Introducing Speech and Language Processing
Week 1 homework
1) Download and run the example code from the class (nfsa1.pl
and nfst1.pl).
Use Prolog commands
trace.
to observe the code in operation, step-by-step,
and
notrace.
to run the code normally.
2) Write Prolog code for a finite state automaton for the mini-language
given in:
http://www.phon.ox.ac.uk/jcoleman/new_SLP/Lecture_1/figure5-18.png
How could you alter it so that it can also accept the following strings? --
I want some
information.
I want some uh information.
Would you like a first class seat?
How much is a first class seat?
I will need to return in the morning.
3) (Separate task in preparation for next week; nothing especially to do
with the previous tasks.)
a) Download the plain text of "Treasure Island" from http://ota.ox.ac.uk/text/5730.txt
b) Tokenize the text by replacing every white space with a new line.

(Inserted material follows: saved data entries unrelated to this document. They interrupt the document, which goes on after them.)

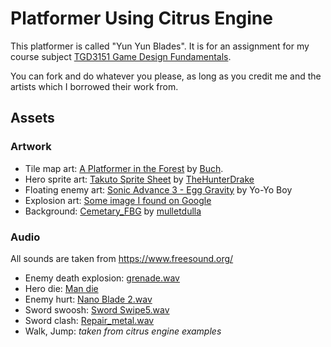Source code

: Platformer Using Citrus Engine
====================================

This platformer is called "Yun Yun Blades". It is for an assignment for my course subject [TGD3151 Game Design Fundamentals](http://fci.mmu.edu.my/subject/subjectdetails.php?sid=TGD3151).

You can fork and do whatever you please, as long as you credit me and the artists which I borrowed their work from.

## Assets

### Artwork
- Tile map art: [A Platformer in the Forest](http://opengameart.org/content/a-platformer-in-the-forest) by [Buch](http://opengameart.org/users/buch).
- Hero sprite art: [Takuto Sprite Sheet](http://thehunterdrake.deviantart.com/art/Takuto-Sprite-Sheet-615977356) by [TheHunterDrake](http://thehunterdrake.deviantart.com/)
- Floating enemy art: [Sonic Advance 3 - Egg Gravity](http://www.spriters-resource.com/game_boy_advance/sonicadv3/sheet/43670/) by Yo-Yo Boy
- Explosion art: [Some image I found on Google](http://1.bp.blogspot.com/-h4gHvGnPfH0/UmFUg1riZlI/AAAAAAAAAFU/FGgUImTIGbU/s640/explosjon3.png)
- Background: [Cemetary_FBG](http://www.mulletdulla.com/assets/img/portfolio/full/parallax/Cemetary_FBG.png) by [mulletdulla](http://www.mulletdulla.com/)

### Audio
All sounds are taken from https://www.freesound.org/
- Enemy death explosion: [grenade.wav](https://www.freesound.org/people/ljudman/sounds/33245/)
- Hero die: [Man die](https://www.freesound.org/people/thestigmata/sounds/202037/)
- Enemy hurt: [Nano Blade 2.wav](https://www.freesound.org/people/ejfortin/sounds/49681/)
- Sword swoosh: [Sword Swipe5.wav](https://www.freesound.org/people/LukeSharples/sounds/209127/)
- Sword clash: [Repair_metal.wav](https://www.freesound.org/people/zbig77/sounds/244985/)
- Walk, Jump: *taken from citrus engine examples*
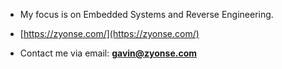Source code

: - My focus is on Embedded Systems and Reverse Engineering.

- [https://zyonse.com/](https://zyonse.com/)

- Contact me via email: **gavin@zyonse.com**
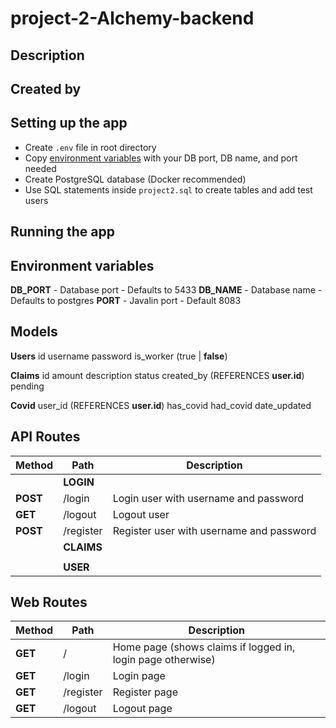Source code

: # project-2-Alchemy-backend

## Description

<!-- description here -->

## Created by

<!-- info here -->

## Setting up the app

- Create `.env` file in root directory
- Copy [environment variables](#environment-variables) with your DB port, DB name, and port needed
- Create PostgreSQL database (Docker recommended)
- Use SQL statements inside `project2.sql` to create tables and add test users

<!-- content here -->

## Running the app

<!-- content here -->

## Environment variables

**DB_PORT** - Database port - Defaults to 5433
**DB_NAME** - Database name - Defaults to postgres
**PORT** - Javalin port - Default 8083

## Models

**Users**
id
username
password
is_worker (true | **false**)

**Claims**
id
amount
description
status
created_by (REFERENCES **user.id**)
pending

**Covid**
user_id (REFERENCES **user.id**)
has_covid
had_covid
date_updated

## API Routes

| Method   | Path       | Description                              |
| -------- | ---------- | ---------------------------------------- |
|          | **LOGIN**  |                                          |
| **POST** | /login     | Login user with username and password    |
| **GET**  | /logout    | Logout user                              |
| **POST** | /register  | Register user with username and password |
|          | **CLAIMS** |                                          |
|          |            |                                          |
|          | **USER**   |                                          |

<!-- routes here -->

## Web Routes

| Method  | Path      | Description                                                 |
| ------- | --------- | ----------------------------------------------------------- |
| **GET** | /         | Home page (shows claims if logged in, login page otherwise) |
| **GET** | /login    | Login page                                                  |
| **GET** | /register | Register page                                               |
| **GET** | /logout   | Logout page                                                 |

<!-- routes here -->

Hint: In OSX or Linux try e.g.
cat
treasureisland.txt | sed 's/\ /\
/g' > tokens.txt
In Windows, you can do this by editing treasureisland.txt
in a text editor (e.g. Notepad++) and doing a search and replace to search
for all instances of space and replacing them by newline. (Of course you can
do this on other operating systems too.) Then save the modified file as tokens.txt
Alternative, you might find it useful to install Cygwin on your Windows
system so that you can use *nix commands. It's not a full Linux
distribution, just a "feels like" user interface.
c) Sort the tokenized text into an alphabetically ordered list. Count the
number of instances of each token, to make a list of words with their
counts. Sort the list of word counts into descending order by count.
Hints: in OSX or Linux try e.g.
cat tokens.txt | sort | uniq -c | sort -nr >wordcounts.txt
In Windows, it takes two command line steps: first
SORT tokens.txt
sorted.txt
then
UNIQUE /count <tokens.txt >wordcounts.txt
(UNIQUE is not a core Windows/DOS command, but you can download it from http://www.richpasco.org/utilities/unique.html)